- DOCUMENT EXCERPT -

Thursday 15 November 2012, 15:52
Thank you to everyone who contributed to Wednesday's first programme from the Listeners' Archive. Your recordings meant that on the BBC's 90th anniversary, we were able to hear previously lost radio moments - from Skiffle Club and Music While You Work (the picture above shows Mr Wynford Reynolds on a factory visit for Music While You Work from 1942) on the Light Programme in the 1950s, to Chris Evans' first show on Radio 1 in 1995, via appearances from legends such as Jack Jackson, John Dunn, Kenny Everett, Tony Blackburn, and John Peel.
Our thanks go to everyone who sent in audio - and in particular to listeners Charles Wright, Kay Vere, Alan Hyde, Mick Freed, David Roberts, Brian Field, and Colin Smith. Also thank you to our experts and collectors: Paul Wilson from the British Library Sound Archive, David Lloyd, Graeme Stevenson from the Old Time Radio Show Collectors Association, and Brian Reynolds of the Masters of Melody website.
We're still sifting through contributions and digitising audio, and will start returning tapes in the next couple of weeks. In the coming months, we hope to make more programmes from the great material you've told us you've got and/or already sent us, and if you have recordings we might be interested in, do let us know, at firstname.lastname@example.org or via Twitter @BBCListeners.
We still have one more fascinating programme made from your C60s and C90s; its producer, Heather Davies, tells us more:
'On the up-coming Cassette Edit of the Listeners' Archive (Sunday 18 November 12 noon, BBC 6 Music) Steve Lamacq will be opening the doors on his own private collection, which includes the very first interview and BBC session from a new band who would come to define the next decade of music, but who in 1999 hadn't left university yet... a new band called Coldplay.

- DATA SEGMENT -

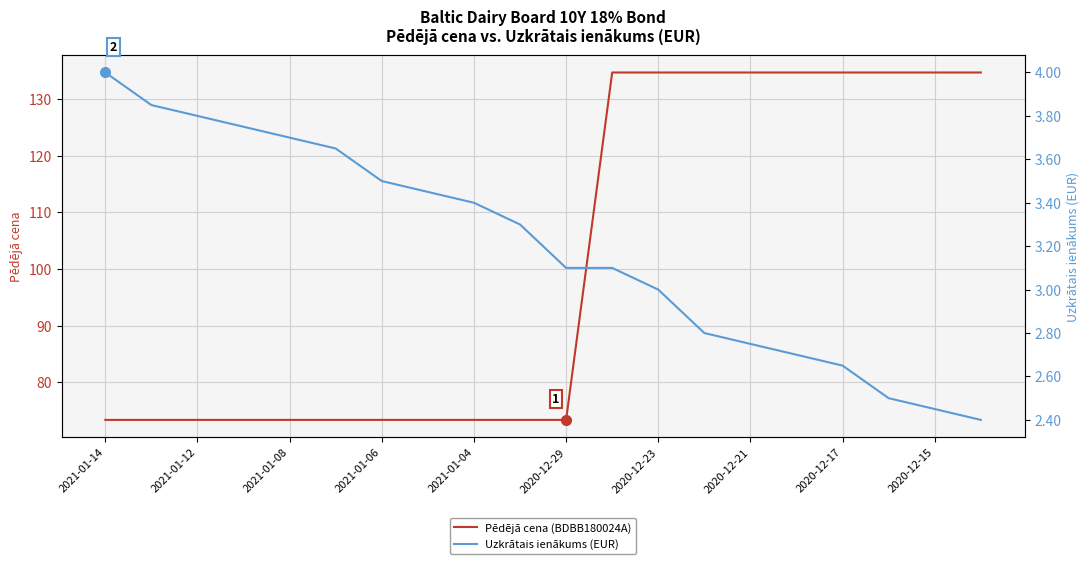

Is it true that Uzkrātais ienākums (EUR) equals 2.6 at 2020-12-17?

True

- PROMPT 1 -
Translate this sentence from the Listeners' Archive post into Spanish: "We're still sifting through contributions and digitising audio, and will start returning tapes in the next couple of weeks."
- PROMPT 2 -
Pick up the post about the Listeners' Archive from where it stops and write its next few sentences.

- EXPECTED OUTPUT 1 -
Todavía estamos revisando las contribuciones y digitalizando el audio, y empezaremos a devolver las cintas dentro de un par de semanas.

- EXPECTED OUTPUT 2 -
In the thought-to-be-lost interview, a young Chris Martin tells how the band came to be, and how they left a copy of their first single in Lamacq's pigeon-hole, but that somehow no-one picked it up. After such an inauspicious start, Lamacq went on to see them play a small gig, attended (by their own admission!) mostly by their friends. Lamacq was so impressed that he then invited them in for their first session for the BBC, and he enjoyed the show so much, he later recorded it over a promo cassette to preserve the session in perpetuity. In the programme Lamacq talks about how strange it is to hear the show back: "I don’t think they’ve changed that much as a band. The music is probably more ambitious now, but as people, they still have that mix of self-deprecation and a rather cheeky sense of humour".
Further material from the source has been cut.